Set problem
Write out every line of the items again, substituting "essential" for each occurrence of "crucial" and leaving everything else unchanged.

——————————

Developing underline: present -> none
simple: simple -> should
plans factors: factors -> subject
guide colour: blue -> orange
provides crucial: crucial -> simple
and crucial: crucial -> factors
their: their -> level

——————————

Answer in full
Developing underline: present -> none
simple: simple -> should
plans factors: factors -> subject
guide colour: blue -> orange
provides essential: essential -> simple
and essential: essential -> factors
their: their -> level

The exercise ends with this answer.